EXCERPT TO READ –

On 01/18/15 18:48, Arend van Spriel wrote:
> On 01/18/15 17:53, Linus Torvalds wrote:
>> On Sun, Jan 18, 2015 at 11:24 PM, Emmanuel
>> Grumbach<[email protected]> wrote:
>>>
>>> we have different scan flows based on the firmware version you have,
>>> so it would help if you could tell me what firmware you have.
>>
>> Sure. It's the larest one I could find
>>
>> iwlwifi 0000:01:00.0: loaded firmware version 23.11.10.0 op_mode iwlmvm
>>
>> with the actual firmware file being 'iwlwifi-7260-10.ucode' from the
>> current linux-firmware tree.
>>
>> Iin a different email Arend van Spriel<[email protected]> wrote:
>>>
>>> The function iwl_trans_pcie_stop_device() put device in low-power and
>>> resets the cpu on the device. So iwl_op_mode_hw_rf_kill ends up in
>>> iwl_mvm_set_hw_rfkill_state which schedules cfg80211_rfkill_sync_work
>>> and returns true if firmware is running. The patch below might work.
>>
>> Any suggestions for how to best try to trigger this for testing?
>> Looking at my logs, it turns out that I actually got this three times,
>> but they were all on the same boot, and I think the first case might
>> just have triggered the later ones.
>>
>> The trigger was turning off wifi from the wifi settings app due to
>> being in an airplane when they were closing the doors. I don't *think*
>> there was actually any wifi around at the time, which may or may not
>> have made the scanning take longer and made it easier to trigger.
>>
>> But I've done it before (although this machine has been upgraded to
>> F21 reasonably recently, and I did update the ucode file before the
>> trip). And I did it afterwards to test. And it happened that one time
>> (and then apparently kept happening during suspend/resume/shutdown,
>> but as mentioned, I blame that on some sticky problem from the first
>> time, and those events in turn happened because I couldn't get
>> wireless to work afterwards).
>>
>> IOW, I'm not at all sure I can recreate it, so your "analyzing the
>> source code for how this could happen" may be the only good way..
>
> Your issue occurs when firmware is instructed by user-space, ie.
> wpa_supplicant(?), to do "scheduled scan". This type of scanning is done
> entirely in the device. Typically, this type of scanning is done by
> wpa_supplicant after 3 normal scans in which no configured networks were
> found. The idea is that the host can be idle while the device does the
> scanning and wakes up the host when a configured network is found.

EXCERPTED RECORDS –
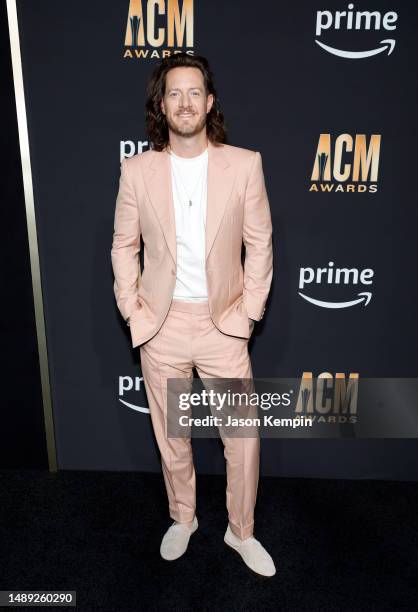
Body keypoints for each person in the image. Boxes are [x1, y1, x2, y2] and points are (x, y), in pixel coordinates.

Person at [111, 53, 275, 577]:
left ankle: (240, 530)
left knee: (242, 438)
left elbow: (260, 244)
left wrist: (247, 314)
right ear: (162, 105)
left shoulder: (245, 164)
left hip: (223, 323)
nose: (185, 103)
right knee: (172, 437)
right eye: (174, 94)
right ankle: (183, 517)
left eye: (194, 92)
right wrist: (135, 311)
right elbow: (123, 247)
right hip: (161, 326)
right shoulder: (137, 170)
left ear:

DIRECTIONS –
Reproduce the iwlwifi mailing-list excerpt from "On 01/18/15 18:48, Arend" to "current linux-firmware tree.", substituting "microcode" for each occurrence of "firmware".

WRITTEN RESPONSE –
On 01/18/15 18:48, Arend van Spriel wrote:
> On 01/18/15 17:53, Linus Torvalds wrote:
>> On Sun, Jan 18, 2015 at 11:24 PM, Emmanuel
>> Grumbach<[email protected]> wrote:
>>>
>>> we have different scan flows based on the microcode version you have,
>>> so it would help if you could tell me what microcode you have.
>>
>> Sure. It's the larest one I could find
>>
>> iwlwifi 0000:01:00.0: loaded microcode version 23.11.10.0 op_mode iwlmvm
>>
>> with the actual microcode file being 'iwlwifi-7260-10.ucode' from the
>> current linux-microcode tree.